Wednesday 31 October 2012

Viviraft

It wasn't the end of the world, though a lot of us had thought it would be.  The Climate Changed, much as the scientists had been predicting, only a little bit faster and a little bit more violently.  In true British fashion the storm that sunk the Isles was named Summer, and when all that was left above water were some of the rockier bits of Scotland and bits of the Pennines, those of us who had been lucky found ourselves slightly adrift on the gigantic vivirafts.
They were intended to house a couple of thousand people each, and those thousand were supposed to be politicians, royalty, and the rich – the people who believed that the country depended on them and their bloodlines (or in the case of the politicians, their opinions).  A separate viviraft had been dedicated to the diplomats, presumably in case the politicians couldn't find an opinion to agree on.  All of the vivirafts had launched, but none of them had carried their intended cargo, as their simply hadn't been the time.  By the time Storm Summer reached Britain people were cheerfully going about as though it was any other squall of bad weather, refusing to believe that it wasn't anything they weren't already used to.  When it hit, there was an hour of horrifically strong winds and torrential rain, and then everything went quiet.  The British mostly assumed that the storm was over.  When it re-emerged, gaining energy in some novel atmospheric system that fed energy from four different directions into a cataclysmic climatic explosion, the country flooded to a standstill in less than half-an-hour.  Eighteen hours later, and it was sunk.
I found myself aboard a viviraft because it floated by while I was trying to drown in peace.  A rope snaked over the edge and landed in the water beside me with a splash, and so I grabbed hold and was hauled in.
The man who hauled me in, with the aid of cunningly powered winch machinery, told me his name was Jonathan, and that he'd been the caretaker of the viviraft, waiting for the people who were supposed to populating it to arrive.  When the flooding effectively launched the viviraft by itself he put the list of approved passengers back in the safe and got on with bundling everybody nearby on board.
"You've been shanghaied," he said with a grin.  "Consider yourself crew now!"
The viviraft was mostly made of some indestructable non-bio-degradeable plastic intended to see out generations at sea.  There was an entire deck of hydroponics to provide sufficient protein for 2,500 people, and an upper poop deck was like a jungle in miniature.  In there, I found Melissa and Sam, biologists who were cooing delightedly over the plants and insects that were there.
"It's like a little pharmacopoeia," said Sam, who had a beard and was nearly twice my height.  "Unless there was a serious emergency we can pretty much make all the basic medicines, and make a good stab at some of the more complex ones.  We can even make anti-venin!"  He proudly pointed out a nest of snakes that I'd not seen, and I screamed and jumped over the railing to the deck below.

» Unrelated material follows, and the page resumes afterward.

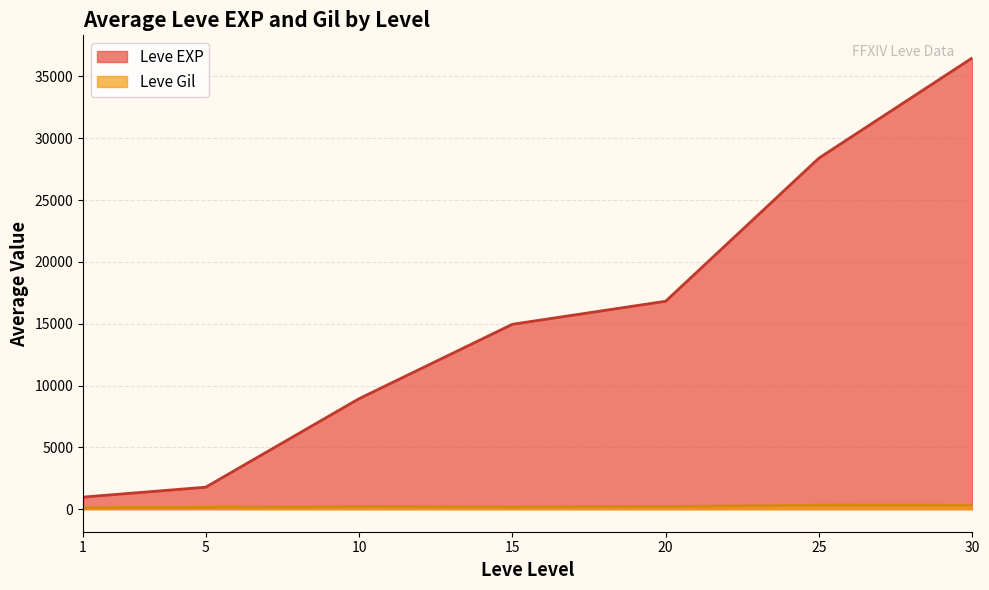

How many series are shown in this chart?

2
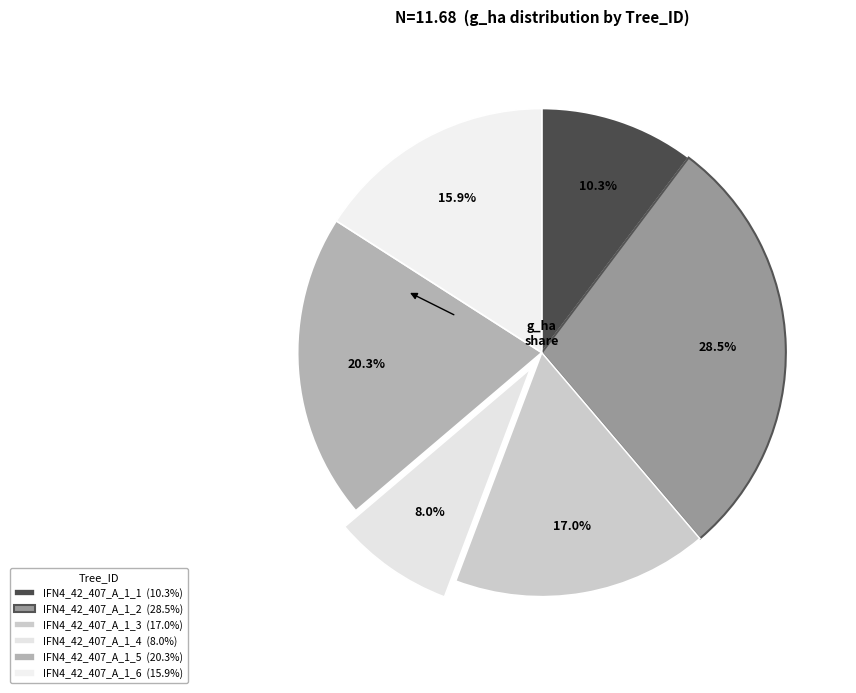

How many slices are in this pie chart?

6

"We've got good telemetry, fuel for about six months, generators and redundant generators, and solar power," said Derek, who told me he used to be an accountant with a hobby in civil engineering.  "I don't know a whole lot about this stuff, but I've been downloading stuff off the internet to learn more about it, and it looks like there'll be some decent on-the-job experience!"
"How do you get to the internet when we're on a boat and the country just sank?" I asked.
"Satellite," he replied.  "Not everywhere's gone yet."
"And when it is?" I said, my heart in my throat.  "What then?"
"Then we'd better hope we've downloaded enough of it already," he said, his face suddenly serious again.
"So what do I do?" I asked Jonathan over tea that night, which was something green and soupy, and may have been plankton.  It even tasted green.
"Entertainer?" he said, and by the look on his face he wasn't joking.  "Chef – this food is rank –, navigator, cleaner,... look, the list is as long as your arm.  Even if you just did whatever needed doing when you were near it it would help at the moment.   Just don't do nothing."
I nodded, and sighed a little.  "I was hoping to be a playboy," I said, with a little laugh.  "But I guess I can be more useful than that."